Speaking at the launch in Pretoria, Environmental and Water Affairs Minister Buyelwa Sonjica said that investment had been pursued to ensure the upgrade and replacement of the country's 30-year old radar systems, as well as to implement an improved the country's weather-observation capacity.

Sonjica told Engineering News Online at the event that South Africa needed the appropriate technology to monitor the possible effects of climate change.

"The world is confronted with the serious problem of climate change, and as a consequence, the weather is becoming increasingly erratic. South Africa needs an up-to-date system that will assist it in providing early-warnings against weather threats," she said.

This information should also be made accessible to the public and especially to those that were most vulnerable to weather threats, particularly those in the rural areas and informal settlements.

Weather radars could play a role in enhancing adaptation tools and products such as severe-weather forecasting and flash-flood guidance.

SAWS CEO Dr Linda Makuleni said that the new radar system would assist greatly to minimise loss of life and damage to property in the events of severe weather conditions.

Further, it would support industries such as the aviation and maritime businesses in planning and reducing long-lead times and ultimately contribute to a decrease in carbon emissions.

Project manager Georgie George told Engineering News Online that 12 new Doppler radars would be purchased within a three-year period. The dishes would be located across the country, each with a 300-km range to detect the intensity of storms, and a range of around 100 km to detect air turbulence.

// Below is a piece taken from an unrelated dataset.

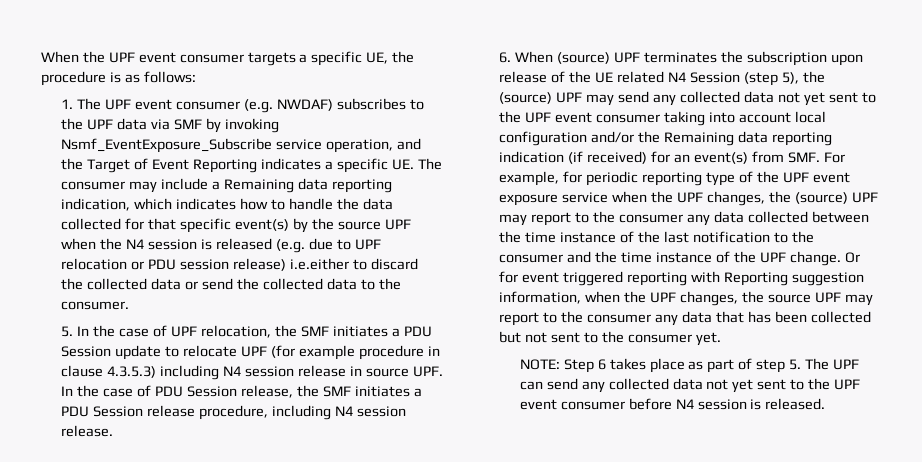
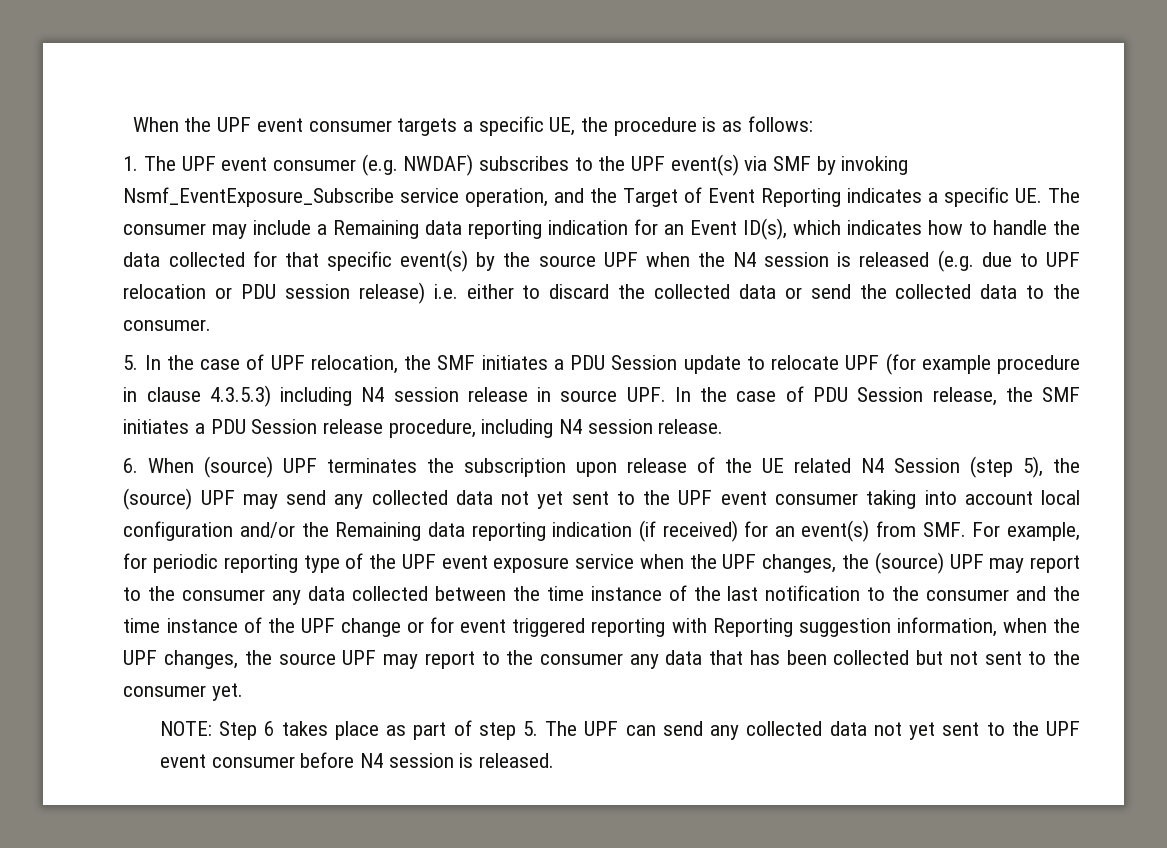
[117,118,148,130] data -> [670,154,739,176] event(s)
[61,198,131,211] indication, -> [548,218,788,240] indication for an Event ID(s),
[290,258,350,270] i.e.either -> [433,284,514,299] i.e. either
[789,251,860,266] change. Or -> [340,618,425,637] change or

Two high-resolution mobile X-band systems had already been implemented at the OR Tambo and the Cape Town International airports, to address immediate aviation needs.

A further three fixed-systems had been installed at Irene, Bethlehem and Mthatha.

"SAWS aims to commission another seven radars over the next year, or one, every two months, until April 2011," George explained.

In addition to the new radars, the SAWS infrastructure drive would also include automatic-weather stations, automatic-rainfall stations, a lightning-detection network, computer infrastructure and satellite-receiving equipment.

Sonjica also stressed that the development of human capital would be an integral part of the project.